Switch to predominantly timed practice in the final 2 weeks. The 3-hour exam is a stamina test as much as a knowledge test.
Generating topic-specific questions from revision notes
When you identify a weak area from Qbank practice, generate additional targeted questions:
- Compile your notes on the weak topic (e.g., acute coronary syndrome management per NICE)
- Upload to a question generator
- Practise 10–20 focused questions on that specific area
- Review mistakes and update your notes
This targeted approach is more efficient than re-reading the Oxford Handbook chapter for the third time.
Generate targeted SBA questions for your weak areas →
Common Reasons Students Fail PLAB 1 (And How to Avoid Them)
- Not adapting to UK guidelines — your home country's management may differ significantly from NICE/BNF/GMC guidance. PLAB tests UK practice.
- Relying on reading instead of questions — passive reading doesn't prepare you for SBA questions. Practise early and often.
- Poor time management — 1 minute per question is tight. Practise under timed conditions starting from week 5 at the latest.
- Neglecting ethics and statistics — these are "free marks" if you study them.
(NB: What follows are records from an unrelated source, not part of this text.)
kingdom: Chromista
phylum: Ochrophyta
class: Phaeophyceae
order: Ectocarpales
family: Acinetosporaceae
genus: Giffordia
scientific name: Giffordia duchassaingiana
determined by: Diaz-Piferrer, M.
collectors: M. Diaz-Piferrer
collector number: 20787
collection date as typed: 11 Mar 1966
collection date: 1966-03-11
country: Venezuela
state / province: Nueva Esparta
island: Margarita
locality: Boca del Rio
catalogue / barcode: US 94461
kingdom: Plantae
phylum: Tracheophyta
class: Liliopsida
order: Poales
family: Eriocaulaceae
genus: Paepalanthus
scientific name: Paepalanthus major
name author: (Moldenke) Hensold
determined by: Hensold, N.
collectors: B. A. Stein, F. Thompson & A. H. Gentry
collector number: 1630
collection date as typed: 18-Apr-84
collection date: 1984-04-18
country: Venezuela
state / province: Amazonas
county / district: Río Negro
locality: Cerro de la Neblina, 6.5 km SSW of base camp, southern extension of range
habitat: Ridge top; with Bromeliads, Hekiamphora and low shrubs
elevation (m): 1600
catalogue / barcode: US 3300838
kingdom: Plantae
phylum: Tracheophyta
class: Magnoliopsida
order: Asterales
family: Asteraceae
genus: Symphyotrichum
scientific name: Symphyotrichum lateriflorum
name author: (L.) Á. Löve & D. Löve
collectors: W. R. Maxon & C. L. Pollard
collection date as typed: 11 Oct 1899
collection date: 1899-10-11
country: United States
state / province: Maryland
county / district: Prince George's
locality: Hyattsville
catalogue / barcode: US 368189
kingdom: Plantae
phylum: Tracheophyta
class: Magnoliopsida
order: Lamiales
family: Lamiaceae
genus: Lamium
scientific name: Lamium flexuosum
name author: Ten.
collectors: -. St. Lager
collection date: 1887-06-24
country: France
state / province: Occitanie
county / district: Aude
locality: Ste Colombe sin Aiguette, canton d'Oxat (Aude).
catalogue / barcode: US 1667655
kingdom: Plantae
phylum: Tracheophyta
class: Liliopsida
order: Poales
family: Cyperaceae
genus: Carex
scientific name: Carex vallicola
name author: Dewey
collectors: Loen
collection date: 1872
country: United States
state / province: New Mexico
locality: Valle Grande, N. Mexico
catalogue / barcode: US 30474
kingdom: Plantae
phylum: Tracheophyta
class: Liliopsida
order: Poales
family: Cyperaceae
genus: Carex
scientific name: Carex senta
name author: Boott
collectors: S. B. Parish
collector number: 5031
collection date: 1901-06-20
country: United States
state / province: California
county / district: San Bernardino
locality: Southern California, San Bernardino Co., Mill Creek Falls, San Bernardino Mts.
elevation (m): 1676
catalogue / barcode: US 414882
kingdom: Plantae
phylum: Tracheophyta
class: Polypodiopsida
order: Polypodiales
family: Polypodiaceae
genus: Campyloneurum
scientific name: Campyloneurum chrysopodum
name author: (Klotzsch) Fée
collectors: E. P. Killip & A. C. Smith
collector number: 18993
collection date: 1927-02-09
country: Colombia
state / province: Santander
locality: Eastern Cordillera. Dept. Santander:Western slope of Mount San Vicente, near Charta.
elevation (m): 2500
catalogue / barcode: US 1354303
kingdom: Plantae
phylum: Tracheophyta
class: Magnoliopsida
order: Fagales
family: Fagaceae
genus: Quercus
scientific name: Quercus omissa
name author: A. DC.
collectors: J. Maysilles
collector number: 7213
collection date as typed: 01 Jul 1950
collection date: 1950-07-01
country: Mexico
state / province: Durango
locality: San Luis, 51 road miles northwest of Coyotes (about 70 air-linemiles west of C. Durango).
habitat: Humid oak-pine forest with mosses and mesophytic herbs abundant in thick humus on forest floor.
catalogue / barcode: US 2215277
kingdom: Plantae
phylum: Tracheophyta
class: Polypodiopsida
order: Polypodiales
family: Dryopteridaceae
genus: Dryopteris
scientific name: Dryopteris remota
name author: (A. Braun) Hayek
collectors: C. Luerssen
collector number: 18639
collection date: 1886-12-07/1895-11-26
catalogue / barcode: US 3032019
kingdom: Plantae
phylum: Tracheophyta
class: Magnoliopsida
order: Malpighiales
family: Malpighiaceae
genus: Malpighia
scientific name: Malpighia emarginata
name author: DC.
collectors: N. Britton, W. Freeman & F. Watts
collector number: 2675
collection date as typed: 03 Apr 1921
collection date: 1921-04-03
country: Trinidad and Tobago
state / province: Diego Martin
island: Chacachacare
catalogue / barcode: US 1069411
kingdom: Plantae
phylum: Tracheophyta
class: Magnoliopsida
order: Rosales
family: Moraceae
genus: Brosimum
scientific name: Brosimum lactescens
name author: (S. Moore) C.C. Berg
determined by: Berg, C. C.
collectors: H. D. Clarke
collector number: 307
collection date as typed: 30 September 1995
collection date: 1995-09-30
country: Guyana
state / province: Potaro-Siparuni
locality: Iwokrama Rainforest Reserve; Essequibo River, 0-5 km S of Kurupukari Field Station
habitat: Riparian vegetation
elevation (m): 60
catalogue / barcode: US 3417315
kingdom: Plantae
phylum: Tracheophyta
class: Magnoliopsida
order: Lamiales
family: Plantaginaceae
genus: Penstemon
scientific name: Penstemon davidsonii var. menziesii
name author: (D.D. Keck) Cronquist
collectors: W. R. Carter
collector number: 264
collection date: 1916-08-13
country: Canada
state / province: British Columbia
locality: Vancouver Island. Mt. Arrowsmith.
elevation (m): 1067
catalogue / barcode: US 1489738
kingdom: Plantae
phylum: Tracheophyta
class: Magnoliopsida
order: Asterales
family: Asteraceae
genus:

Students who skip them often fail by a small margin.
- Not taking full mock exams — the 3-hour duration is physically and mentally demanding. Simulate it at least twice before exam day.
- Studying too broadly — PLAB has predictable patterns. Focus on high-yield topics and UK-specific management rather than trying to cover every rare disease.
Test Day Strategy
- Answer every question — no negative marking, so never leave a blank
- Flag and move on — if a question takes more than 90 seconds, flag it and come back. Don't let one hard question steal time from three easy ones
- Read the last line first — the lead-in question tells you what they're asking before you invest time in the clinical stem
- Watch for UK-specific traps — drug names (paracetamol not acetaminophen), investigation protocols (UK reference ranges), and management pathways (NICE, not UpToDate)
- Eat and hydrate — you can't leave and re-enter, so eat and drink before you start. The 3-hour block is continuous
FAQ
How many times can you take PLAB 1?
You can attempt PLAB 1 a maximum of 4 times. If you fail 4 times, you cannot retake it. Make each attempt count — don't rush to sit the exam before you're ready.
Is PLAB 1 harder than USMLE?
They're different exams. PLAB 1 is shorter (180 Qs vs. 280), and the questions tend to be more clinically straightforward with less basic science. However, PLAB 1 requires specific knowledge of UK clinical practice (NICE guidelines, GMC duties, BNF prescribing) that USMLE doesn't test. Students who've prepared for USMLE generally find PLAB 1 manageable with 4–6 weeks of UK-specific study.
Can I work in the UK on a student visa while preparing?
UK student visa (Tier 4) allows up to 20 hours of work per week during term time. However, most PLAB candidates come to the UK on a Standard Visitor visa for the exam itself, which does not permit work. Plan your finances accordingly. After passing PLAB 2, you'll apply for a Health and Care Worker visa to start working.